_Instruction_
Can you reproduce every line of text in the material below word for word, leaving the pictures out of your answer?

[Transcribed page text]
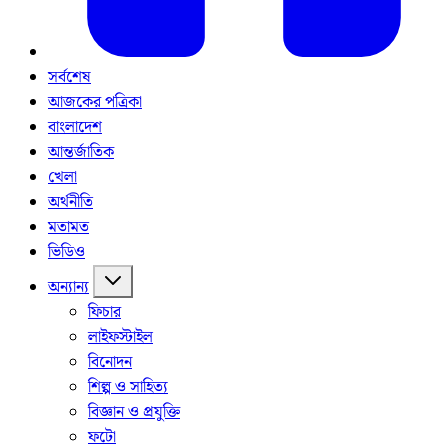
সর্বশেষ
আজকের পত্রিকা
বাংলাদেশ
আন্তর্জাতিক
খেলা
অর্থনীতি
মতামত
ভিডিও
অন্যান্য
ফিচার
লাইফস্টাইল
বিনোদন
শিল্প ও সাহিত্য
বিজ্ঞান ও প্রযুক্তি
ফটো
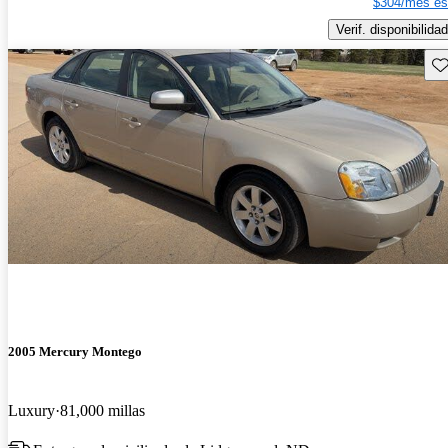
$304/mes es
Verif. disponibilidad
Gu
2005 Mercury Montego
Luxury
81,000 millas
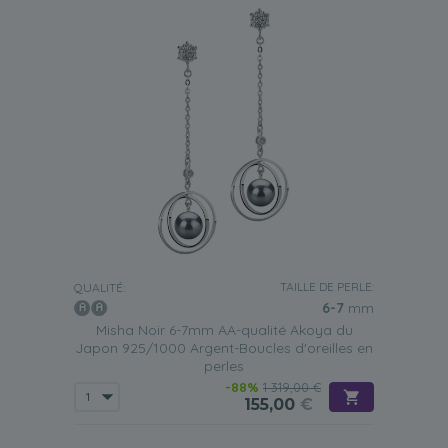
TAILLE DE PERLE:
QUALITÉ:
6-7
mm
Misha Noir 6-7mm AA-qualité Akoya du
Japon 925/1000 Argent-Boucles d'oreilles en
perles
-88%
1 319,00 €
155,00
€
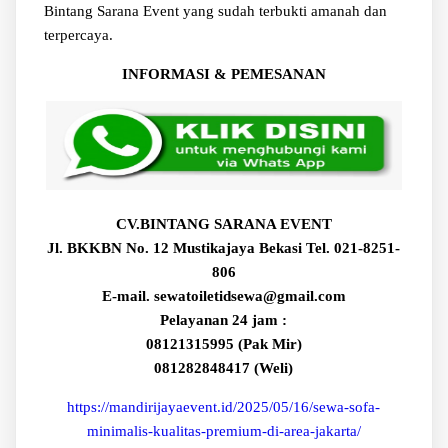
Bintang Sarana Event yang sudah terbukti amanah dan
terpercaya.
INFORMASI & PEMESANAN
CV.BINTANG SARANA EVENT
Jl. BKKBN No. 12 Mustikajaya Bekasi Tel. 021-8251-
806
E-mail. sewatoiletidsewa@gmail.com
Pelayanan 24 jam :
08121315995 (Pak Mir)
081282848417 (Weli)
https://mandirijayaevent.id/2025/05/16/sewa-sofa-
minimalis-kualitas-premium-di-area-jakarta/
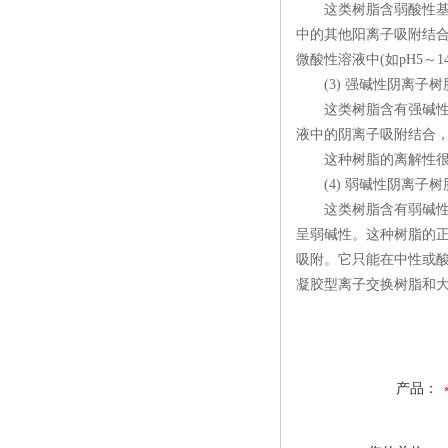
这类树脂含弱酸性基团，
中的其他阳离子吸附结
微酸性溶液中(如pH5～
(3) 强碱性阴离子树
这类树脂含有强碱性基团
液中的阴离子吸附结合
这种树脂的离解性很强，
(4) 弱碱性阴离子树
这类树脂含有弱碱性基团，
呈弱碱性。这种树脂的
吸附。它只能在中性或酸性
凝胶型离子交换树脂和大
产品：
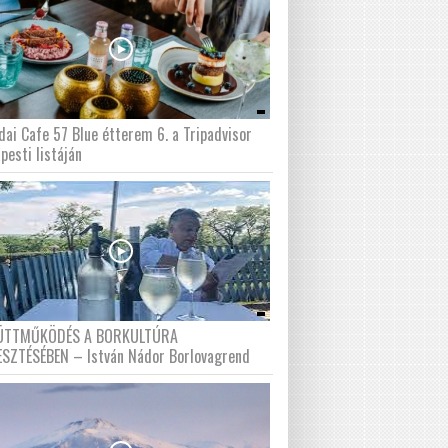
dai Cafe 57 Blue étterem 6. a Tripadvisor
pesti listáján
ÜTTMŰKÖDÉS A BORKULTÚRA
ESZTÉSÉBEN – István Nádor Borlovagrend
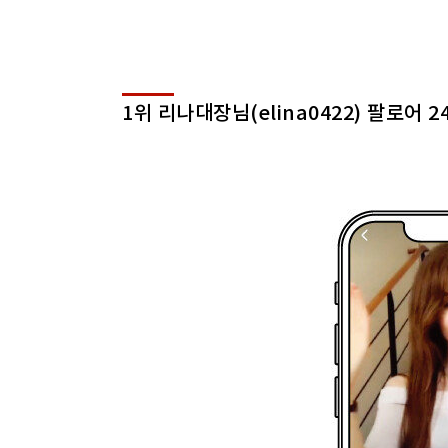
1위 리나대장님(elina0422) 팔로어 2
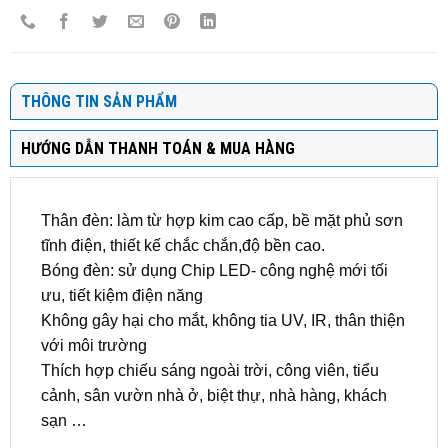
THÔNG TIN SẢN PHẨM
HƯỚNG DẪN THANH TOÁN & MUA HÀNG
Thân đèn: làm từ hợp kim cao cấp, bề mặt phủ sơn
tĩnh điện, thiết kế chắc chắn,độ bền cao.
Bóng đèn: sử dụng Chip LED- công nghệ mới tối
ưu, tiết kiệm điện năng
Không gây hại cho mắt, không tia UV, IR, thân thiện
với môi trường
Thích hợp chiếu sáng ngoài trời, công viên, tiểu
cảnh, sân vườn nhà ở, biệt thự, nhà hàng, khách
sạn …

_Solution for this task_
সর্বশেষ
আজকের পত্রিকা
বাংলাদেশ
আন্তর্জাতিক
খেলা
অর্থনীতি
মতামত
ভিডিও
অন্যান্য
ফিচার
লাইফস্টাইল
বিনোদন
শিল্প ও সাহিত্য
বিজ্ঞান ও প্রযুক্তি
ফটো
$304/mes es
Verif. disponibilidad
Gu
2005 Mercury Montego
Luxury
81,000 millas
TAILLE DE PERLE:
QUALITÉ:
6-7
mm
Misha Noir 6-7mm AA-qualité Akoya du
Japon 925/1000 Argent-Boucles d'oreilles en
perles
-88%
1 319,00 €
155,00
€
Bintang Sarana Event yang sudah terbukti amanah dan
terpercaya.
INFORMASI & PEMESANAN
CV.BINTANG SARANA EVENT
Jl. BKKBN No. 12 Mustikajaya Bekasi Tel. 021-8251-
806
E-mail. sewatoiletidsewa@gmail.com
Pelayanan 24 jam :
08121315995 (Pak Mir)
081282848417 (Weli)
https://mandirijayaevent.id/2025/05/16/sewa-sofa-
minimalis-kualitas-premium-di-area-jakarta/
这类树脂含弱酸性基团，
中的其他阳离子吸附结
微酸性溶液中(如pH5～
(3) 强碱性阴离子树
这类树脂含有强碱性基团
液中的阴离子吸附结合
这种树脂的离解性很强，
(4) 弱碱性阴离子树
这类树脂含有弱碱性基团，
呈弱碱性。这种树脂的
吸附。它只能在中性或酸性
凝胶型离子交换树脂和大
产品：
dai Cafe 57 Blue étterem 6. a Tripadvisor
pesti listáján
ÜTTMŰKÖDÉS A BORKULTÚRA
ESZTÉSÉBEN – István Nádor Borlovagrend
1위 리나대장님(elina0422) 팔로어 2
THÔNG TIN SẢN PHẨM
HƯỚNG DẪN THANH TOÁN & MUA HÀNG
Thân đèn: làm từ hợp kim cao cấp, bề mặt phủ sơn
tĩnh điện, thiết kế chắc chắn,độ bền cao.
Bóng đèn: sử dụng Chip LED- công nghệ mới tối
ưu, tiết kiệm điện năng
Không gây hại cho mắt, không tia UV, IR, thân thiện
với môi trường
Thích hợp chiếu sáng ngoài trời, công viên, tiểu
cảnh, sân vườn nhà ở, biệt thự, nhà hàng, khách
sạn …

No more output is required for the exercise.